Avrupa Birliği’nin yeni yüksek temsilcisi Kaja Kallas, göreve hızlı bir başlangıç yaptı. Şahin bir Ukrayna destekçisi olan ve “Demir Leydi” olarak anılan Kallas, ilk iş gününde Kiev’e sürpriz bir ziyaret gerçekleştirerek Rusya’ya karşı net bir mesaj verdi.
Avrupa Birliği’nin yeni Dışişleri ve Güvenlik Politikası Yüksek Temsilcisi Kaja Kallas, göreve hızlı bir başlangıç yaptı. Eski Estonya Başbakanı olan ve şimdiden “Avrupa’nın Demir Leydisi” lakabıyla anılmaya başlanan Kallas, ilk iş gününde Kiev’e sürpriz bir ziyaret gerçekleştirerek dikkatleri üzerine çekti.
Avrupa Birliği diplomasisinin yeni yüzü olan 47 yaşındaki Kallas, bu göreve atanan en genç temsilci olmanın yanı sıra geçmişte hükümet başkanlığı yapmış tek isim. AB Komisyonu Başkanı Ursula von der Leyen’in “Doğru zamanda doğru kişi” olarak tanımladığı Kallas, özellikle Rusya konusundaki sert tutumuyla dikkat çekiyor. Şahin bir Ukrayna destekçisi olan Kallas, Avrupa’nın Moskova’ya karşı duruşunu daha da sertleştirmesi gerektiğini savunuyor.
ZORLUKLAR VE BEKLENTİLER
Kallas, Avrupa Birliği içinde dış politikada birlik sağlamak gibi zorlu bir görevle karşı karşıya. Özellikle savunma harcamalarının artırılması konusundaki ısrarı, NATO’yu odağa yerleştiren politikaları ve AB ülkeleri arasındaki görüş ayrılıklarını azaltma çabası dikkat çekiyor. Moskova’nın kara listesinde yer alan Kallas, Ukrayna’ya desteği sürdürebilmek ve Rusya’nın kazanmasını engellemek için çaba harcayacağını defalarca vurguladı.
KİEV’E İLK GÜN ZİYARETİ
AB’nin yeni yönetim kadrosu, göreve başlar başlamaz Ukrayna’nın başkenti Kiev’i ziyaret etti. Bu önceden açıklanmayan ziyaret, Avrupa’nın Ukrayna’ya desteğini sürdüreceğinin açık bir işareti olarak değerlendirildi. Kallas’a AB Konseyi Başkanı Antonio Costa ve AB Komisyonu’nun Genişlemeden Sorumlu Üyesi Marta Kos da eşlik etti. Costa, Kiev’de yaptığı açıklamada, “Rusya’nın savaş ekonomisini hedef alacak yeni yaptırımları devreye sokmaya hazırlanıyoruz. 16. yaptırım paketi yolda,” ifadelerini kullandı.

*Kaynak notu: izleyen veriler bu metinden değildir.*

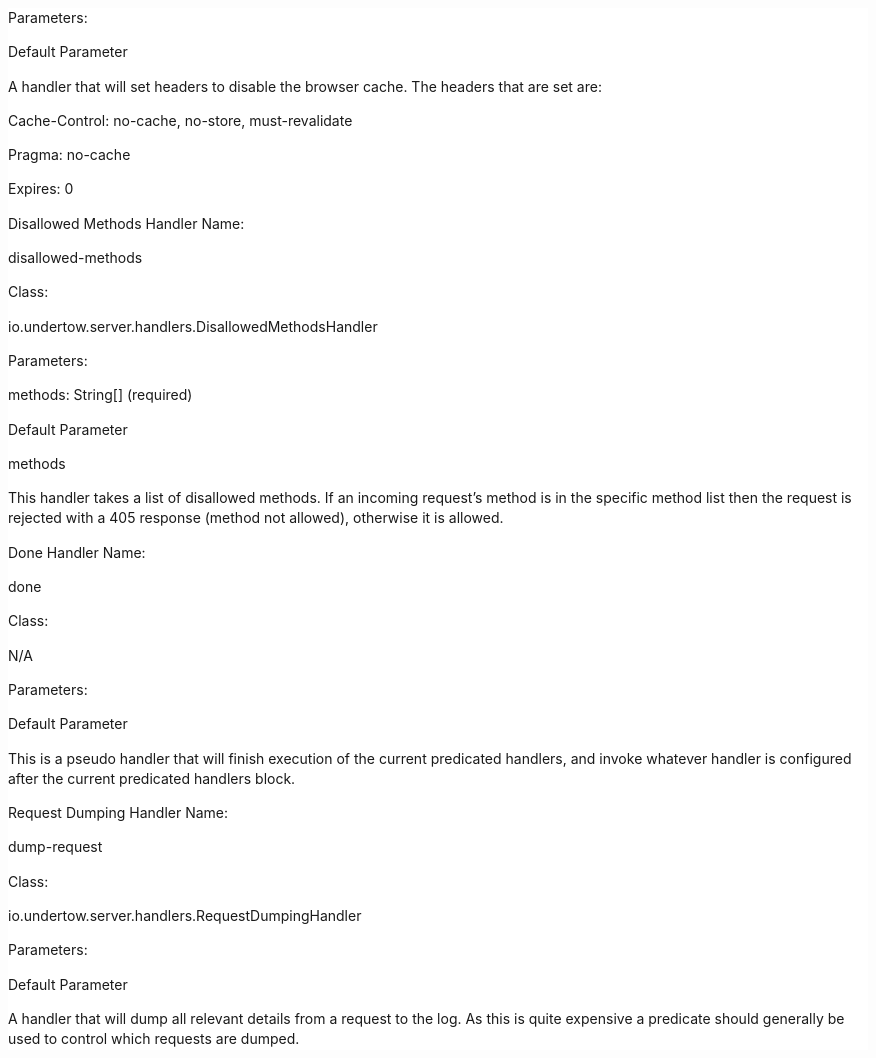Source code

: Parameters:

Default Parameter

A handler that will set headers to disable the browser cache. The headers that are set are:

Cache-Control: no-cache, no-store, must-revalidate

Pragma: no-cache

Expires: 0

Disallowed Methods Handler
Name:

disallowed-methods

Class:

io.undertow.server.handlers.DisallowedMethodsHandler

Parameters:

methods: String[] (required)

Default Parameter

methods

This handler takes a list of disallowed methods. If an incoming request’s method is in the specific method list then the request is rejected with a 405 response (method not allowed), otherwise it is allowed.

Done Handler
Name:

done

Class:

N/A

Parameters:

Default Parameter

This is a pseudo handler that will finish execution of the current predicated handlers, and invoke whatever handler is configured after the current predicated handlers block.

Request Dumping Handler
Name:

dump-request

Class:

io.undertow.server.handlers.RequestDumpingHandler

Parameters:

Default Parameter

A handler that will dump all relevant details from a request to the log. As this is quite expensive a predicate should generally be used to control which requests are dumped.
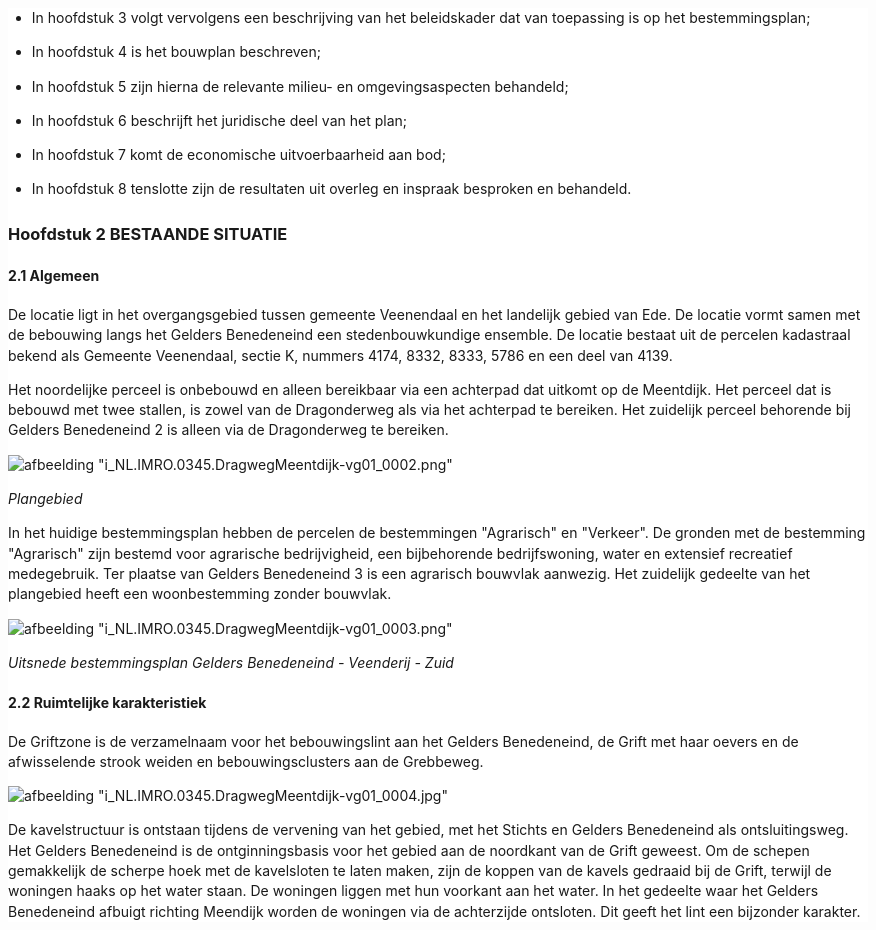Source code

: * In hoofdstuk 3 volgt vervolgens een beschrijving van het beleidskader dat van toepassing is op het bestemmingsplan;

* In hoofdstuk 4 is het bouwplan beschreven;

* In hoofdstuk 5 zijn hierna de relevante milieu\- en omgevingsaspecten behandeld;

* In hoofdstuk 6 beschrijft het juridische deel van het plan;

* In hoofdstuk 7 komt de economische uitvoerbaarheid aan bod;

* In hoofdstuk 8 tenslotte zijn de resultaten uit overleg en inspraak besproken en behandeld.

### Hoofdstuk 2 BESTAANDE SITUATIE

#### 2\.1 Algemeen

De locatie ligt in het overgangsgebied tussen gemeente Veenendaal en het landelijk gebied van Ede. De locatie vormt samen met de bebouwing langs het Gelders Benedeneind een stedenbouwkundige ensemble. De locatie bestaat uit de percelen kadastraal bekend als Gemeente Veenendaal, sectie K, nummers 4174, 8332, 8333, 5786 en een deel van 4139\.

Het noordelijke perceel is onbebouwd en alleen bereikbaar via een achterpad dat uitkomt op de Meentdijk. Het perceel dat is bebouwd met twee stallen, is zowel van de Dragonderweg als via het achterpad te bereiken. Het zuidelijk perceel behorende bij Gelders Benedeneind 2 is alleen via de Dragonderweg te bereiken.

![afbeelding "i_NL.IMRO.0345.DragwegMeentdijk-vg01_0002.png"](i_NL.IMRO.0345.DragwegMeentdijk-vg01_0002.png)

*Plangebied*

In het huidige bestemmingsplan hebben de percelen de bestemmingen "Agrarisch" en "Verkeer". De gronden met de bestemming "Agrarisch" zijn bestemd voor agrarische bedrijvigheid, een bijbehorende bedrijfswoning, water en extensief recreatief medegebruik. Ter plaatse van Gelders Benedeneind 3 is een agrarisch bouwvlak aanwezig. Het zuidelijk gedeelte van het plangebied heeft een woonbestemming zonder bouwvlak.

![afbeelding "i_NL.IMRO.0345.DragwegMeentdijk-vg01_0003.png"](i_NL.IMRO.0345.DragwegMeentdijk-vg01_0003.png)

*Uitsnede bestemmingsplan Gelders Benedeneind \- Veenderij \- Zuid*

#### 2\.2 Ruimtelijke karakteristiek

De Griftzone is de verzamelnaam voor het bebouwingslint aan het Gelders Benedeneind, de Grift met haar oevers en de afwisselende strook weiden en bebouwingsclusters aan de Grebbeweg.

![afbeelding "i_NL.IMRO.0345.DragwegMeentdijk-vg01_0004.jpg"](i_NL.IMRO.0345.DragwegMeentdijk-vg01_0004.jpg)

De kavelstructuur is ontstaan tijdens de vervening van het gebied, met het Stichts en Gelders Benedeneind als ontsluitingsweg. Het Gelders Benedeneind is de ontginningsbasis voor het gebied aan de noordkant van de Grift geweest. Om de schepen gemakkelijk de scherpe hoek met de kavelsloten te laten maken, zijn de koppen van de kavels gedraaid bij de Grift, terwijl de woningen haaks op het water staan. De woningen liggen met hun voorkant aan het water. In het gedeelte waar het Gelders Benedeneind afbuigt richting Meendijk worden de woningen via de achterzijde ontsloten. Dit geeft het lint een bijzonder karakter.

BORRELL’DEN FARKLI BİR YAKLAŞIM
Kallas’ın selefi Josep Borrell, görev süresi boyunca açık sözlü tutumuyla öne çıkmış, ancak zaman zaman üye ülkelerle ters düşmüştü. İsrail’e silah ambargosu önerisi ve siyasi diyalogların askıya alınması gibi girişimleriyle tartışma yaratmıştı. Kallas’ın, Borrell’e kıyasla daha dengeli ve üye ülkeleri dinleyen bir profil çizeceği öngörülüyor. Ancak, özellikle Rusya ve Ukrayna konularındaki net tavrıyla dikkat çekmesi bekleniyor.
AVRUPA VE NATO İLİŞKİLERİ
Kallas, Avrupa Birliği’nin kendi ordusunu kurması fikrine sıcak bakmayan, bunun yerine NATO’yu ön plana çıkaran bir lider olarak dikkat çekiyor. Bu yaklaşım, özellikle ABD yönetimi tarafından olumlu karşılanıyor. AB’nin savunma alanındaki iş birliğini artırmaya yönelik önerilerde bulunan Kallas, Avrupa diplomasisinin yeni dönemine damgasını vuracak gibi görünüyor.
Kaja Kallas’ın liderliği, Avrupa Birliği’nin diplomasi sahnesindeki duruşunu güçlendirmeyi hedeflerken, Ukrayna-Rusya geriliminde de AB’nin daha kararlı bir rol üstleneceğinin sinyallerini veriyor.